В последние годы имеются успехи в области асимметрического синтеза аминокислот, позволяющие избежать оптического разделения рацемических аминокислот. Новый подход к этой проблеме стал возможен благодаря открытию гомогенного каталитического гидрирования олефинов с помощью комплексов родия с фосфиновыми лигандами и разработке путей синтеза хиральных фосфинов. Применение комплексов родия с хиральными фосфинами в качестве гомогенных катализаторов для гидрирования N-ациламиноакриловых кислот позволило осуществить асимметрический синтез α-аминокислот с высокой степенью стереоспецифичности и хорошими выходами.
Использование для пищевых, кормовых и медицинских целей аминокислот, полученных химическим синтезом, ставит еще одну существенную технологическую проблему - полное освобождение готового продукта от возможных токсических полупродуктов синтеза.
В последние годы прочные позиции начинает занимать комбинированный химико-микробиологический метод синтеза, при котором исходное соединение получают в результате химических реакций, а конечная стадия осуществляется за счет активности ферментных систем соответствующих штаммов микроорганизмов.
Микробиологический метод синтеза аминокислот основан на способности многих микроорганизмов накапливать в среде значительные количества таких продуктов. Среди микроорганизмов, получивших оценку как потенциальные продуценты глутаминовой кислоты, обнаружено много бактерий, ряд дрожжей и других грибов. Большинство обследованных штаммов микроорганизмов независимо от их систематического положения преимущественно накапливают α-аланин и глутаминовую кислоту. Значительно меньше штаммов и в меньшем количестве выделяют аспарагиновую кислоту, лейцин, валин, изолейцин, лизин. Строгой корреляции между видовой принадлежностью микроорганизмов и способностью их накапливать аминокислоты нет.

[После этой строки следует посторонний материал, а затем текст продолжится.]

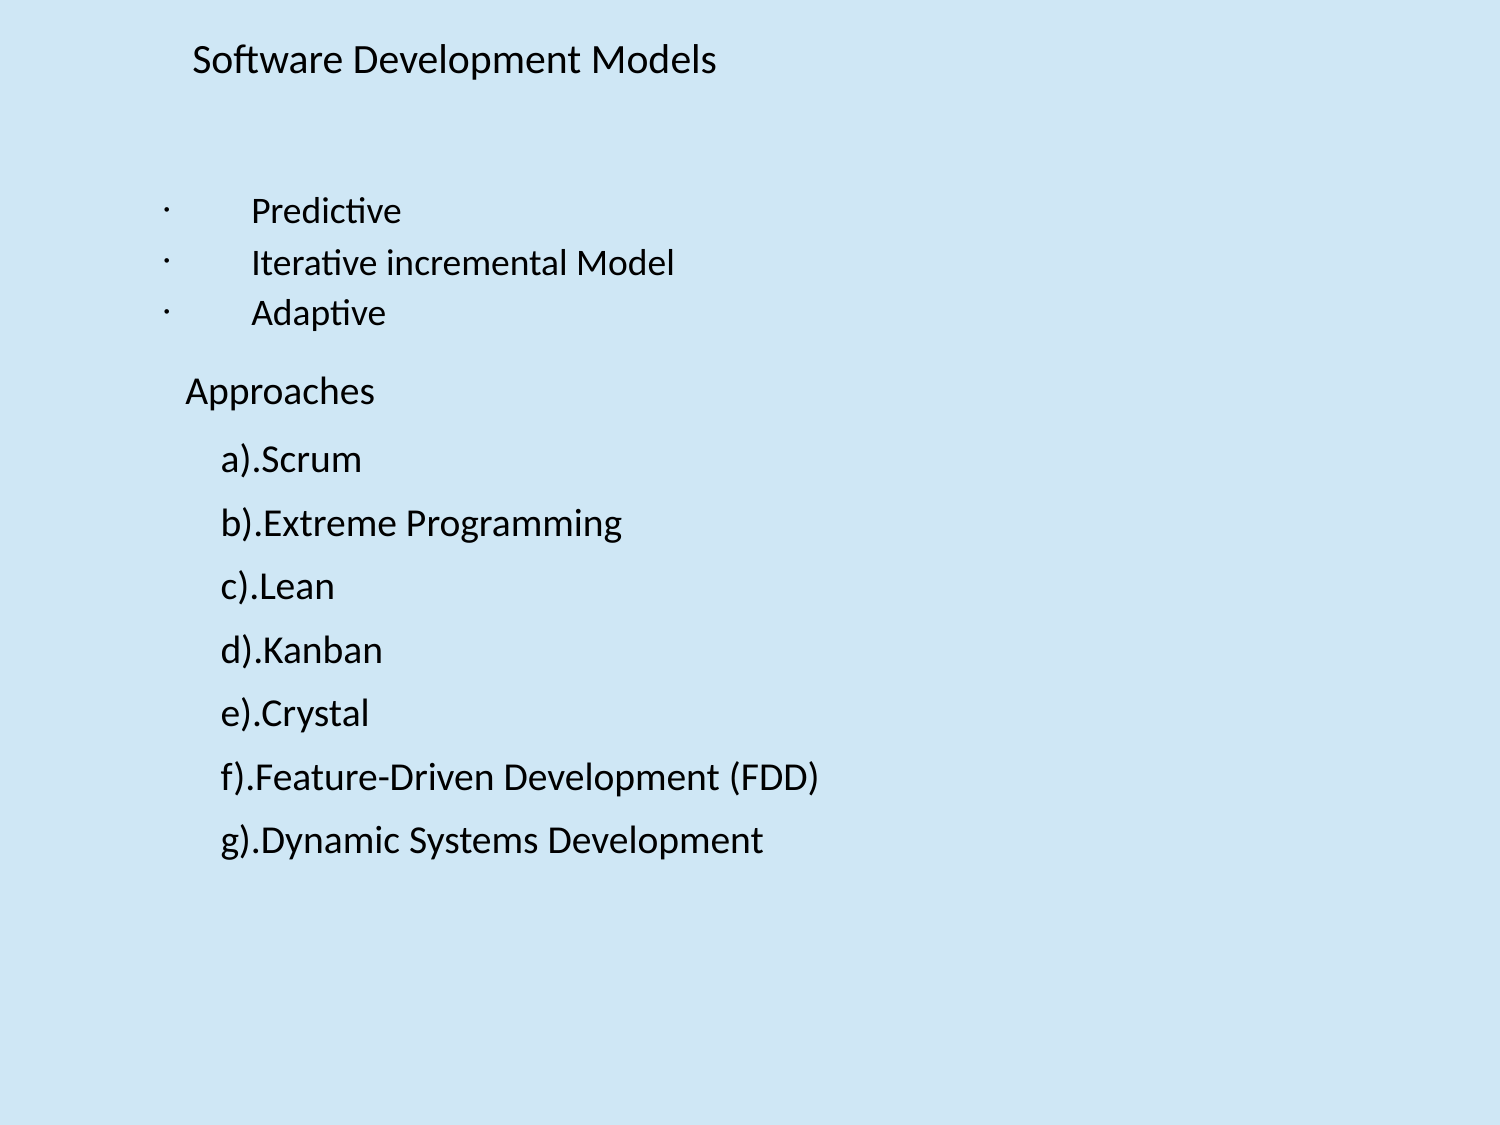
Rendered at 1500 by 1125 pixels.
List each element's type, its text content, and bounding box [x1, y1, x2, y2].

text_box Software Development Models [84, 24, 877, 90]
text_box Predictive Iterative incremental Model Adaptive Approaches a).Scrum b).Extreme Programming c).Lean d).Kanban e).Crystal f).Feature-Driven Development (FDD) g).Dynamic Systems Development [55, 184, 1419, 920]
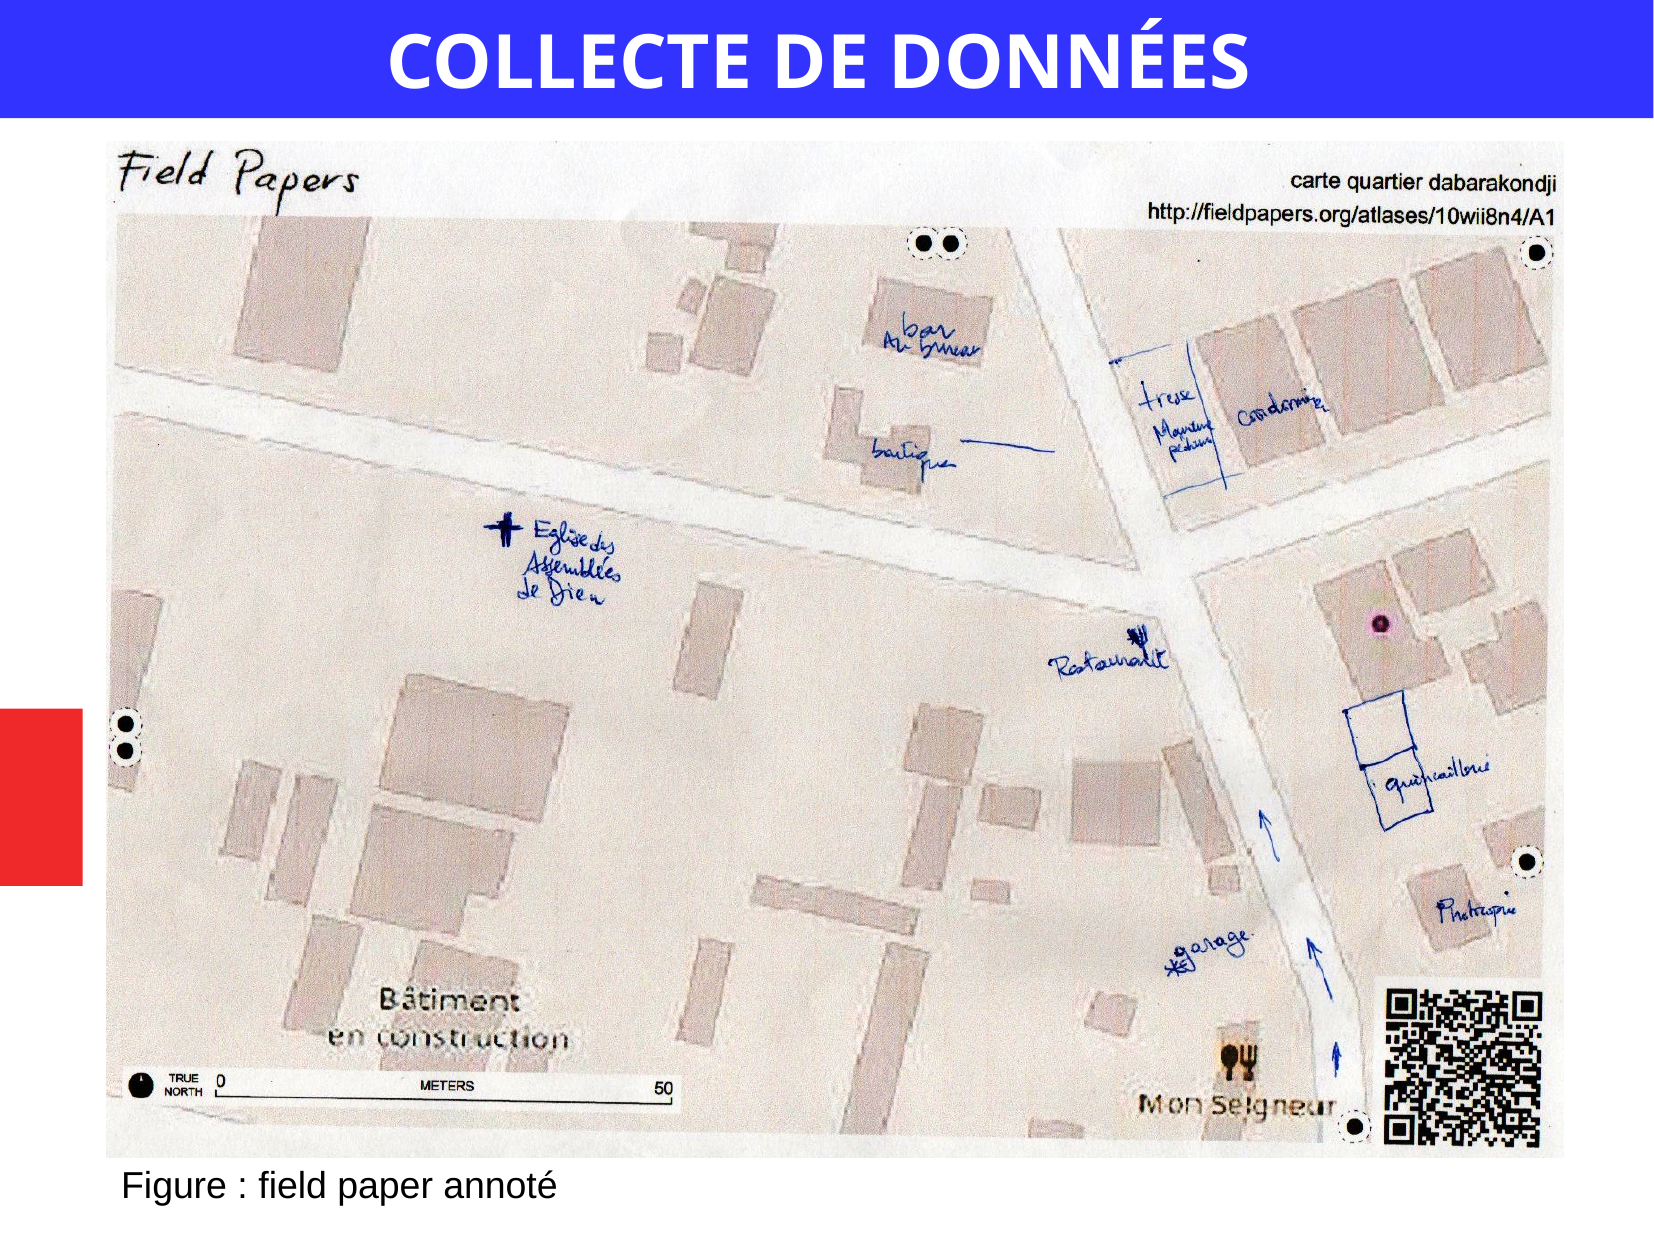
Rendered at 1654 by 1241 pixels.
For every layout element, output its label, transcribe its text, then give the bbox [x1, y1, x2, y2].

title COLLECTE DE DONNÉES [0, 0, 1654, 119]
picture [106, 141, 1564, 1158]
text_box Figure : field paper annoté [106, 1157, 603, 1215]
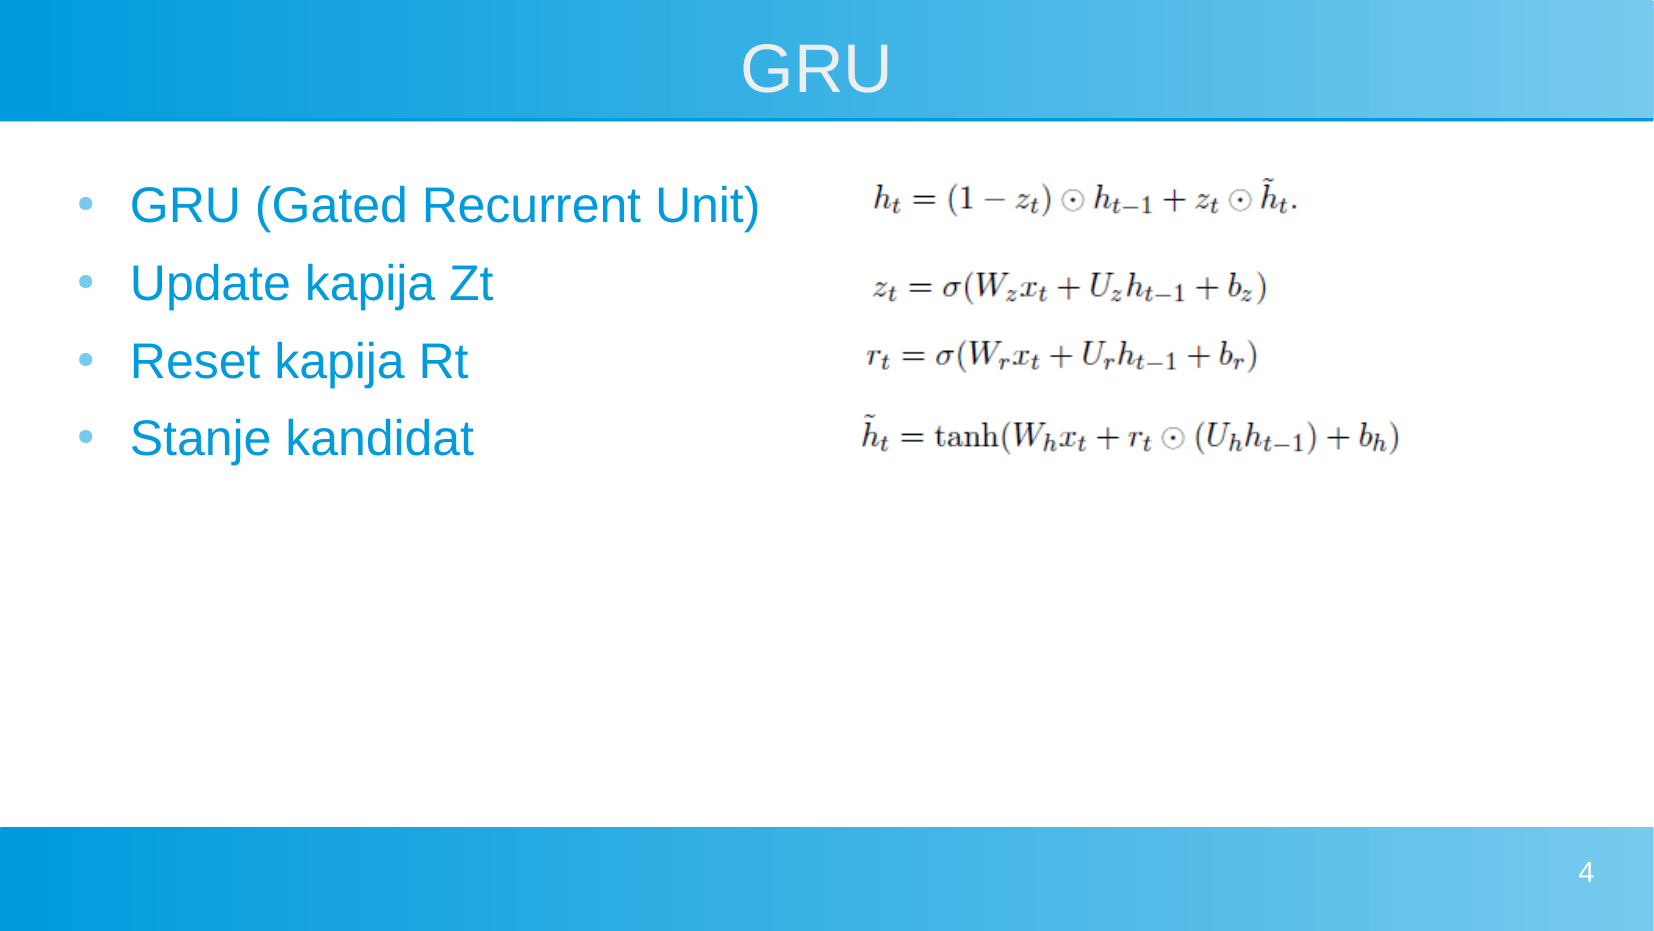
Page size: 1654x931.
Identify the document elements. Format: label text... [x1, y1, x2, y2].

picture [841, 169, 1329, 231]
title GRU [59, 29, 1595, 108]
list GRU (Gated Recurrent Unit) Update kapija Zt Reset kapija Rt Stanje kandidat [59, 177, 1595, 768]
picture [861, 265, 1270, 319]
picture [852, 324, 1401, 477]
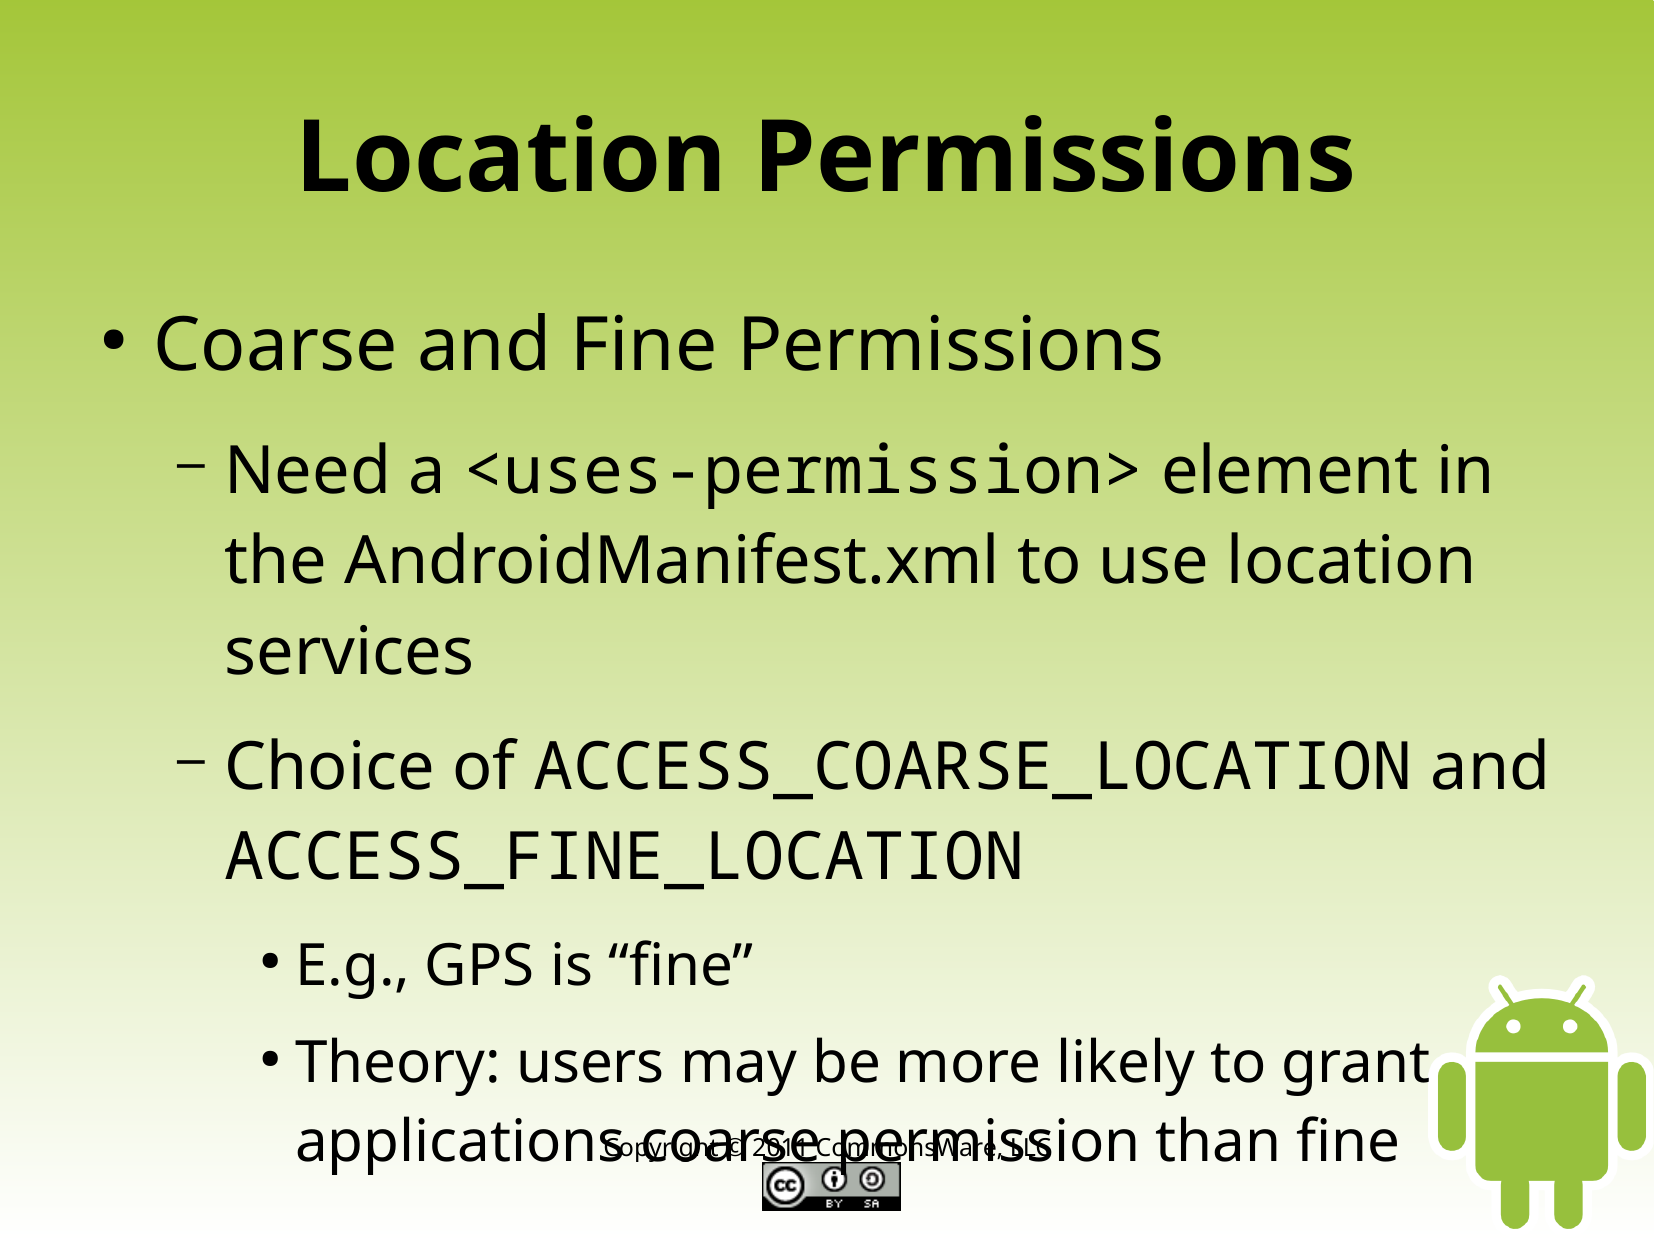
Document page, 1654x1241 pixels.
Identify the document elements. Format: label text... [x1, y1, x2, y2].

title Location Permissions [82, 49, 1571, 257]
list Coarse and Fine Permissions Need a <uses-permission> element in the AndroidManifest.xml to use location services Choice of ACCESS_COARSE_LOCATION and ACCESS_FINE_LOCATION E.g., GPS is “fine” Theory: users may be more likely to grant applications coarse permission than fine [82, 290, 1571, 1109]
picture [762, 1162, 901, 1211]
picture [1428, 975, 1654, 1238]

Несмотря на широкое распространение микроорганизмов, накапливающих аминокислоты в процессе роста, продуцентов, обеспечивающих экономически выгодные выходы этих продуктов, не так много. Получают их обычно путем применения различных, мутагенных факторов. Продуцент должен аккумулировать преимущественно одну аминокислоту. Одновременное присутствие нескольких аминокислот, особенно если они близки по своим физико-химическим свойствам, затрудняет их выделение и очистку.
Ауксотрофные мутанты микроорганизмов, лишенные в результате действия мутагенов, ряда ферментных систем, признаны наиболее ценными продуцентами. Блокада у таких мутантов соответствующих реакций в цепи обмена веществ приводит к сверхсинтезу одного из метаболитов (см. схему биосинтеза лизина).
Наиболее распространенные продуценты аминокислот - грамположительные бесспоровые бактерии, относимые к родам Corynebacterium, Micrococcus, Arthrobacter, Brevibacterium (рис. 16.1) и некоторым другим, но точное таксономическое положение большинства из них определить трудно, так как содержащаяся в публикациях информация явно недостаточна для этого.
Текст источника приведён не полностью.